Member of the Kansas Senate from the 33rd district
- In office January 8, 2001 – January 14, 2013
- Preceded by: Laurie Bleeker
- Succeeded by: Mitch Holmes

Personal details
- Born: January 2, 1943 (age 83) Wichita, Kansas, U.S.
- Party: Republican
- Spouse: Dennis Teichman
- Children: 4
- Profession: farmer, banker

= Ruth Teichman =

American politician

Ruth Teichman (born January 2, 1943) is a former Republican member of the Kansas Senate, representing the 33rd district from 2001 to 2013. She was previously a member of the Stafford Board of Education for 20 years.

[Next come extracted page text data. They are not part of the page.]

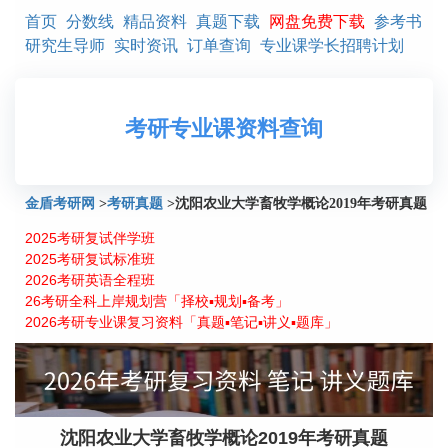
首页
分数线
精品资料
真题下载
网盘免费下载
参考书
研究生导师
实时资讯
订单查询
专业课学长招聘计划
考研专业课资料查询
金盾考研网
>
考研真题
>
沈阳农业大学畜牧学概论2019年考研真题
2025考研复试伴学班
2025考研复试标准班
2026考研英语全程班
26考研全科上岸规划营「择校▪规划▪备考」
2026考研专业课复习资料「真题▪笔记▪讲义▪题库」
沈阳农业大学畜牧学概论2019年考研真题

A farmer and a banker from Stafford, she is married to Dennis Teichman.

==Committee assignments==
Teichman served on these legislative committees:
- Financial Institutions and Insurance (chair)
- Natural Resources (vice-chair)
- Education
- Organization, Calendar and Rules
- Joint Committee on Pensions, Investments and Benefits
- Ways and Means

==Major donors==
Some of the top contributors to Teichman's 2008 campaign, according to the National Institute on Money in State Politics:
 Ruth Teichman (self-finance), Kansas Association of Realtors, Koch Industries, Kansas National Education Association, Kansas Hospital Association, American Family Insurance, Farmers Insurance Group

Financial, insurance and real estate companies were her largest donor group.

==Elections==
Teichman was defeated by Mitch Holmes by a 7,635-6,762 margin in the Republican Primary on Aug. 7, 2012. Seven of eight moderate state senate Republicans, including Morris, targeted by the Koch brothers, were defeated in the 2012 Republican primary, giving incumbent Governor Sam Brownback the margin he needed to effectively restructure state taxation, exempting "S" status filers such as Koch Industries from income taxes.